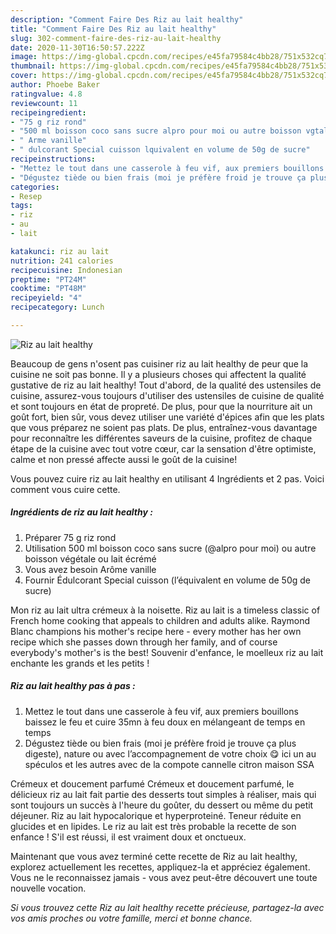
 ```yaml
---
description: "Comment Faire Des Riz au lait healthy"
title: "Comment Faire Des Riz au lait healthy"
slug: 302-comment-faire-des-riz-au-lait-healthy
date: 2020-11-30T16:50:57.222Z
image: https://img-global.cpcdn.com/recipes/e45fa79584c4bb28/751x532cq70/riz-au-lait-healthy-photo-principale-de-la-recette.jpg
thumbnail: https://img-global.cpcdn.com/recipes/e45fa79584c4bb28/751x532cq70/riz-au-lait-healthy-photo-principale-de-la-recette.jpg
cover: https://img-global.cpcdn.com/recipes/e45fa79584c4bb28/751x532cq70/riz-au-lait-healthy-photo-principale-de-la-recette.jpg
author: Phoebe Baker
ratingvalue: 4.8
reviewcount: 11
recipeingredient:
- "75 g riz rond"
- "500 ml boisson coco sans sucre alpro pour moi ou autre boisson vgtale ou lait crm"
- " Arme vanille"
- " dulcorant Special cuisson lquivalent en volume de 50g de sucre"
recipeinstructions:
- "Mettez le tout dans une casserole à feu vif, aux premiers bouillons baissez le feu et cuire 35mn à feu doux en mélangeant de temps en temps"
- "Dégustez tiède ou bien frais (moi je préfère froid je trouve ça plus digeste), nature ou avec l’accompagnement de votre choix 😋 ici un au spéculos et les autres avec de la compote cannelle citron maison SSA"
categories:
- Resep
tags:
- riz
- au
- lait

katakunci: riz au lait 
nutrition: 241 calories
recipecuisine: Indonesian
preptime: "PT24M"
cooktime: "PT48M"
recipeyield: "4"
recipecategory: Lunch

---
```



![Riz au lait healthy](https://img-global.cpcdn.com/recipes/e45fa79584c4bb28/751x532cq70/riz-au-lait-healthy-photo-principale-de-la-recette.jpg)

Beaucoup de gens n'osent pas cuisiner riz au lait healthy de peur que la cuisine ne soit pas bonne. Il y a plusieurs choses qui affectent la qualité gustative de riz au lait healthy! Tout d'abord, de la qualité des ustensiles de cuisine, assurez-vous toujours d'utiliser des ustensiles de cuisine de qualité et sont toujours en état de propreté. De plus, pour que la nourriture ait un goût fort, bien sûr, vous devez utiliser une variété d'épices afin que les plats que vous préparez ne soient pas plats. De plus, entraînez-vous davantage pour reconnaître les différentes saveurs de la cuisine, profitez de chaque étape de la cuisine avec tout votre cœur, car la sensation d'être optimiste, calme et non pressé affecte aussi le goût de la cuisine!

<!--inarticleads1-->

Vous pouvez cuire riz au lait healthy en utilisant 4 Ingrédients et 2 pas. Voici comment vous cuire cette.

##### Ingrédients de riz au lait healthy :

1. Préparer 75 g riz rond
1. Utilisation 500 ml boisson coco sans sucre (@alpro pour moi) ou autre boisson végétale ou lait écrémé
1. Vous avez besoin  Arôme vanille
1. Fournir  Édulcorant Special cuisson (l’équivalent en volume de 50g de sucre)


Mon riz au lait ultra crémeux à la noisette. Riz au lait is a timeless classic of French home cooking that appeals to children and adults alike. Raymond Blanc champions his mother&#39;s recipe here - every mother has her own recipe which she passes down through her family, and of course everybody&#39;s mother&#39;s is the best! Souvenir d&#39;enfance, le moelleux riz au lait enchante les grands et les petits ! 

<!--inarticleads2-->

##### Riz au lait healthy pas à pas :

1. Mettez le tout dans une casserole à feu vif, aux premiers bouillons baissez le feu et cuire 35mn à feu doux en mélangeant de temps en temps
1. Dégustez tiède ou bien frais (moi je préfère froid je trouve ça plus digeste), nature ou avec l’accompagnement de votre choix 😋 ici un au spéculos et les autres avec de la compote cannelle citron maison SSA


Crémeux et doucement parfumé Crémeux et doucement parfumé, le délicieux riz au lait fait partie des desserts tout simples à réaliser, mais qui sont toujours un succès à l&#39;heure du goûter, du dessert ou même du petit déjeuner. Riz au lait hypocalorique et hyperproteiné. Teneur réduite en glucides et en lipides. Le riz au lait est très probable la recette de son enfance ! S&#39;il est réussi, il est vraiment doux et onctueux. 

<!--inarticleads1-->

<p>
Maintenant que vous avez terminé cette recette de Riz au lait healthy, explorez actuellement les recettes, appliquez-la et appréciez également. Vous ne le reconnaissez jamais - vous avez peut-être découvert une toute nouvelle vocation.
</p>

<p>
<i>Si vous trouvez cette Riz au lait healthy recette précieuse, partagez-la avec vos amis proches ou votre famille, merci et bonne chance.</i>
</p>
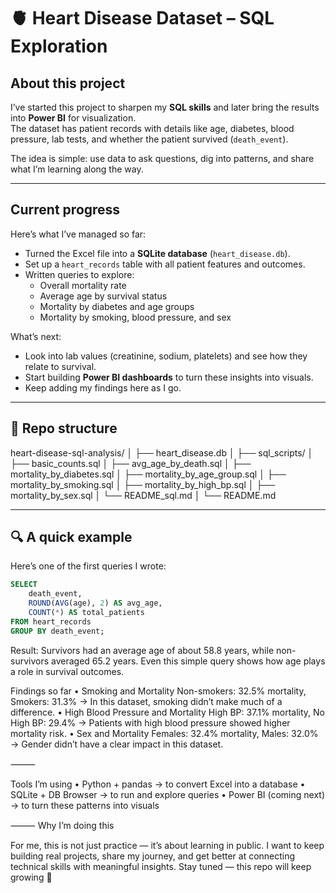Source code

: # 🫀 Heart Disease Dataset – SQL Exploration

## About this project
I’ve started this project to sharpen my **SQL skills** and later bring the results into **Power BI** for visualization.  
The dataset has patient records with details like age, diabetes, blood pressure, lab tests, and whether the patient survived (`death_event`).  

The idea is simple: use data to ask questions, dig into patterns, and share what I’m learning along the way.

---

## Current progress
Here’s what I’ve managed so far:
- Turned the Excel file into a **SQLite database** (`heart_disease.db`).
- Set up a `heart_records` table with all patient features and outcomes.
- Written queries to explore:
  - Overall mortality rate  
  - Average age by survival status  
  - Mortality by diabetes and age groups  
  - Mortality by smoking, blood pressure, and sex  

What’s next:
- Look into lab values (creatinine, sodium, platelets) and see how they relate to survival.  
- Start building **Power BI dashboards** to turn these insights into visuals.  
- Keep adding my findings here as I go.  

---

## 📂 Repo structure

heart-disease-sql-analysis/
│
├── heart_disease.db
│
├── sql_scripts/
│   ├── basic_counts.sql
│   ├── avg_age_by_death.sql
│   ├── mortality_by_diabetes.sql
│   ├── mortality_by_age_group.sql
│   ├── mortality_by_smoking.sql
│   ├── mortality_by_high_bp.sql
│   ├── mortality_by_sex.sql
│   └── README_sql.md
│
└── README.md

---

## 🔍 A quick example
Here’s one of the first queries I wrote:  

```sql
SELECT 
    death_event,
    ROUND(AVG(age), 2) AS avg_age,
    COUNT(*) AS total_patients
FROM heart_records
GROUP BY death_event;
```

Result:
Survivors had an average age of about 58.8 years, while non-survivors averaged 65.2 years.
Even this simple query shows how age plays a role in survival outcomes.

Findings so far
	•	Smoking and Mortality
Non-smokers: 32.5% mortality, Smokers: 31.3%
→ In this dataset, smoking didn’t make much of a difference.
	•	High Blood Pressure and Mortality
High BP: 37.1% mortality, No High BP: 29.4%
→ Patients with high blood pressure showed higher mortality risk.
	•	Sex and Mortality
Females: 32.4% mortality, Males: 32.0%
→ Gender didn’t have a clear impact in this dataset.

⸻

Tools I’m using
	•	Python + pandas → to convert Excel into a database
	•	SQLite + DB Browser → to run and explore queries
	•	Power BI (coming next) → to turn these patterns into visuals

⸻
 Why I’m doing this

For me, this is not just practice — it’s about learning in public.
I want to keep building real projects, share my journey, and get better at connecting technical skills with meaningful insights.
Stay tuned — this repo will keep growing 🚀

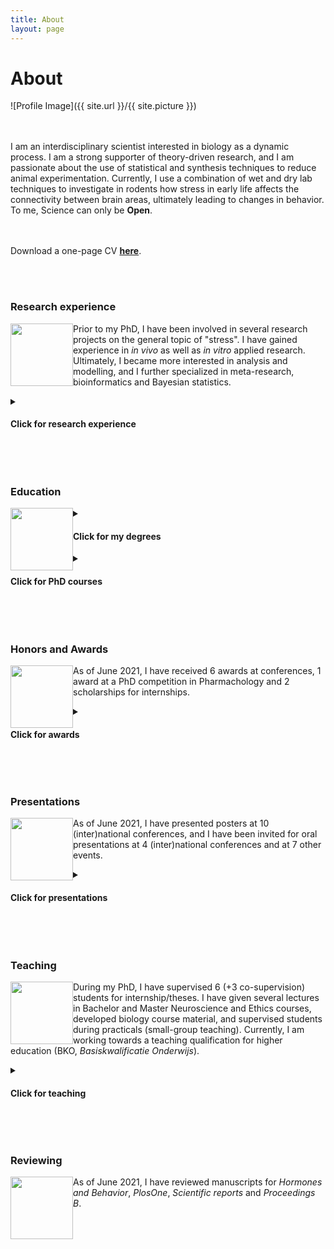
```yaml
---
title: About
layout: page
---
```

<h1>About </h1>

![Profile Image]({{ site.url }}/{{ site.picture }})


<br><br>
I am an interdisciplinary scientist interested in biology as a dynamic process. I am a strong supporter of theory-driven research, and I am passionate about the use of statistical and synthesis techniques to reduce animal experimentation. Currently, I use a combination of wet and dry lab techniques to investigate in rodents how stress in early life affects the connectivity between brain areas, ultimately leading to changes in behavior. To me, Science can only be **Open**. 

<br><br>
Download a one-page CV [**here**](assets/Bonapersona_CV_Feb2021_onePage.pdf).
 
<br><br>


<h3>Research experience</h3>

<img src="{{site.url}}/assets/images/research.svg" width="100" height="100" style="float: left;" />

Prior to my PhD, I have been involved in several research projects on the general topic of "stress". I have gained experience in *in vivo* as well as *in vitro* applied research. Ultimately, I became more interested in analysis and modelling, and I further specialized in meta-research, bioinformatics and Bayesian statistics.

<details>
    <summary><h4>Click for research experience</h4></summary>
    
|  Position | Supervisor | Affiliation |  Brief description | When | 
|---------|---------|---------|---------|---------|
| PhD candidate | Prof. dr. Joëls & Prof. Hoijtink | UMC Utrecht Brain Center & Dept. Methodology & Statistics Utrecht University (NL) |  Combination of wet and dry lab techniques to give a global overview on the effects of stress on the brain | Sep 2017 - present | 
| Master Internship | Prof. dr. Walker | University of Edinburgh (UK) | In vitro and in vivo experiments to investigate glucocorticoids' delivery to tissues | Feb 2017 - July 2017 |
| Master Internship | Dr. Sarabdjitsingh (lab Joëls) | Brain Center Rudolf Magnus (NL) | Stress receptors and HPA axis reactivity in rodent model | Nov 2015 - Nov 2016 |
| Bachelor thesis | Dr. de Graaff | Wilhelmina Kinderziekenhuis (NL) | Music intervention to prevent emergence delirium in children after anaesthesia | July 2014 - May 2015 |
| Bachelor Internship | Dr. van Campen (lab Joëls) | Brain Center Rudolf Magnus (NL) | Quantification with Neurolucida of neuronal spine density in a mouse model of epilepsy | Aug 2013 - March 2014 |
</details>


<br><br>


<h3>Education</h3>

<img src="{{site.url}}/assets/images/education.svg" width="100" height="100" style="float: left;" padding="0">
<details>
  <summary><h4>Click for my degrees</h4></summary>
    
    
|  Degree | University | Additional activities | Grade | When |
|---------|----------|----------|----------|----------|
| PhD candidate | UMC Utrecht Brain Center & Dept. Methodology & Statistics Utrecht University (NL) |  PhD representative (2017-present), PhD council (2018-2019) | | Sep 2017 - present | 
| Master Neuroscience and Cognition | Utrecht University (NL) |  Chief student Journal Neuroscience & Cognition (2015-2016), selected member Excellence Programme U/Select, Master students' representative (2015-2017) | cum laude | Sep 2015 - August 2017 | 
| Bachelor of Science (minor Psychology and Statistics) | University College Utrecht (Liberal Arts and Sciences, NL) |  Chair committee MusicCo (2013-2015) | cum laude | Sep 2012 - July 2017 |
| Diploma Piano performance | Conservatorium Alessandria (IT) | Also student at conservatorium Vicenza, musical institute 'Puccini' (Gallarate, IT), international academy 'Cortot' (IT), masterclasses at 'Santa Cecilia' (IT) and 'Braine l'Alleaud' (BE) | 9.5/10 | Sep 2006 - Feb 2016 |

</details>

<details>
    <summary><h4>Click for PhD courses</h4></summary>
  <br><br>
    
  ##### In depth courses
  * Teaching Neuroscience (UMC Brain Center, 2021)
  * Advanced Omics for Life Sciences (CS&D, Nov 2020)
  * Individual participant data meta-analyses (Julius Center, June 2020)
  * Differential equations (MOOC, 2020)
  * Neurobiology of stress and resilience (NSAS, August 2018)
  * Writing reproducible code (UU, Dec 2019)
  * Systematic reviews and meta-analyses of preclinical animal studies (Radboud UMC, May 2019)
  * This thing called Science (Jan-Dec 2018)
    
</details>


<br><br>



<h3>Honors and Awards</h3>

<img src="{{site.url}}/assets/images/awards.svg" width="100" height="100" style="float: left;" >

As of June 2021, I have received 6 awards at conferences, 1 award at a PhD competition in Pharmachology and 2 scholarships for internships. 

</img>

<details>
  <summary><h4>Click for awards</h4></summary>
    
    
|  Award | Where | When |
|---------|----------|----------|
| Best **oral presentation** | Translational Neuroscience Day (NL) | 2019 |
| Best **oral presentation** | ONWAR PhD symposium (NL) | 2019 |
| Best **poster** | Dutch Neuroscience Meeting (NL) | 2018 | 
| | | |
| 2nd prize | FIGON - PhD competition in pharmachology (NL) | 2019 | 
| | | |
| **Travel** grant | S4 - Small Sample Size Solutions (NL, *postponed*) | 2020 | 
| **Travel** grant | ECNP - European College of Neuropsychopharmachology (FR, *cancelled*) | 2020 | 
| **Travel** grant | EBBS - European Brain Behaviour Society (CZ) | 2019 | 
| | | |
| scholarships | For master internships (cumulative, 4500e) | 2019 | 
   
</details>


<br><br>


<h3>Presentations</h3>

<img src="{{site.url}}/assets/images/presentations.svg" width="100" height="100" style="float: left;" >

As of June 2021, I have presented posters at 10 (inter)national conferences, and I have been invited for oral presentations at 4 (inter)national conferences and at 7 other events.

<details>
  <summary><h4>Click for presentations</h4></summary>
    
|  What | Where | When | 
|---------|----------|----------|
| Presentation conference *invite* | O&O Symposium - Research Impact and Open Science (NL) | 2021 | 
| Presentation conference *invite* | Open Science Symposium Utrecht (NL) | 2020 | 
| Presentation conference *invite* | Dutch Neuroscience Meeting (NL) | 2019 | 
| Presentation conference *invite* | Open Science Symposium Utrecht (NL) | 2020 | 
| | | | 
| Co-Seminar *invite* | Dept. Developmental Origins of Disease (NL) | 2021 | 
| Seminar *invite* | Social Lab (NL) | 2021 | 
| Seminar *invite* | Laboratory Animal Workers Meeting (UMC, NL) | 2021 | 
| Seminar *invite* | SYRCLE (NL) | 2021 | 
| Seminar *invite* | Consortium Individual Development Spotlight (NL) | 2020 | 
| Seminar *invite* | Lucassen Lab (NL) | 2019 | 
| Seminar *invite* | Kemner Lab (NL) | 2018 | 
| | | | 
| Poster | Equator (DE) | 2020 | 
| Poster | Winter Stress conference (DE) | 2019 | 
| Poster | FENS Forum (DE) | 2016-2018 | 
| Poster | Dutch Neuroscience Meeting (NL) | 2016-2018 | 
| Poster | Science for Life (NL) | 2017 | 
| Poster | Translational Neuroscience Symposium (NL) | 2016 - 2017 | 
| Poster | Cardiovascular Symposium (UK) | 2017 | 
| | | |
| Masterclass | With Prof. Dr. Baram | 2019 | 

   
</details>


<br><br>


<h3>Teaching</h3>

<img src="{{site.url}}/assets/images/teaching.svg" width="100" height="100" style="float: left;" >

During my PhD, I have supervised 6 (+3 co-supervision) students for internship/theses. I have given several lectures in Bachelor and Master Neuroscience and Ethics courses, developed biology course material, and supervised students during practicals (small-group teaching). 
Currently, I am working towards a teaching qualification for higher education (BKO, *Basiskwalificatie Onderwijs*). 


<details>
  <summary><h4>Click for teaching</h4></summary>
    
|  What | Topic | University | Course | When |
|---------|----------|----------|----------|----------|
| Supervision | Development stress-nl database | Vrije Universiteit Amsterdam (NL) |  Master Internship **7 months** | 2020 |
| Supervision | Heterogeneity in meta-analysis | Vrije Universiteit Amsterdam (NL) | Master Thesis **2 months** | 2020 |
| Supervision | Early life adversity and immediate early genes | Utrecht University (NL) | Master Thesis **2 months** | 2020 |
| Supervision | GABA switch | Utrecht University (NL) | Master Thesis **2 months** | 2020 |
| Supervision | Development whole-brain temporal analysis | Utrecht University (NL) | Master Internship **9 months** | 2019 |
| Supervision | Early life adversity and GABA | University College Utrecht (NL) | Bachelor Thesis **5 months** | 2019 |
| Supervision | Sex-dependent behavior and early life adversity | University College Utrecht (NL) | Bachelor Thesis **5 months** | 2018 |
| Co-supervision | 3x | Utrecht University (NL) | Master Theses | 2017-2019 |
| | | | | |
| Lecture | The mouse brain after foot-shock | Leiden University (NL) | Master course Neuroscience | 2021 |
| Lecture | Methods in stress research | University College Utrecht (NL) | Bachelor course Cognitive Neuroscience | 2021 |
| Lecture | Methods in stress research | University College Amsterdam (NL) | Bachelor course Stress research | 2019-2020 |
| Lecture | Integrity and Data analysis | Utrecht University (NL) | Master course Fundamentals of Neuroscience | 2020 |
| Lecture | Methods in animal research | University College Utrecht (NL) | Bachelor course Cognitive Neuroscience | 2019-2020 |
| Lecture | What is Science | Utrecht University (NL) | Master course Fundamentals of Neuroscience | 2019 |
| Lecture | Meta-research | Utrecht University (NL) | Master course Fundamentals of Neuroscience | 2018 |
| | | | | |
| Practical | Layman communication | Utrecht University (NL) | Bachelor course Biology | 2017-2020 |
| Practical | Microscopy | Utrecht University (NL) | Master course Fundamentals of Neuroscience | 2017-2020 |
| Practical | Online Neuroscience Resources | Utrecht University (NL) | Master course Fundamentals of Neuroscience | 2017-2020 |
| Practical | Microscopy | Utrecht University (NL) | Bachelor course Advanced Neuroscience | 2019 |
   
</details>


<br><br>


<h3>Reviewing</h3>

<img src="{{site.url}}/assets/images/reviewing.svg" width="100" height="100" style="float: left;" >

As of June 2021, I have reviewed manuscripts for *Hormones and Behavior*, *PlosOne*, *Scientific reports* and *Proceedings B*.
####################
* _What you have to do_: From the records above, transcribe exactly the run of lines that opens with the line holding "Internship **9 months** | 2019 |" and closes with the line holding "Neuroscience | 2020 |", both included.

* _Exercise result_:
| Supervision | Development whole-brain temporal analysis | Utrecht University (NL) | Master Internship **9 months** | 2019 |
| Supervision | Early life adversity and GABA | University College Utrecht (NL) | Bachelor Thesis **5 months** | 2019 |
| Supervision | Sex-dependent behavior and early life adversity | University College Utrecht (NL) | Bachelor Thesis **5 months** | 2018 |
| Co-supervision | 3x | Utrecht University (NL) | Master Theses | 2017-2019 |
| | | | | |
| Lecture | The mouse brain after foot-shock | Leiden University (NL) | Master course Neuroscience | 2021 |
| Lecture | Methods in stress research | University College Utrecht (NL) | Bachelor course Cognitive Neuroscience | 2021 |
| Lecture | Methods in stress research | University College Amsterdam (NL) | Bachelor course Stress research | 2019-2020 |
| Lecture | Integrity and Data analysis | Utrecht University (NL) | Master course Fundamentals of Neuroscience | 2020 |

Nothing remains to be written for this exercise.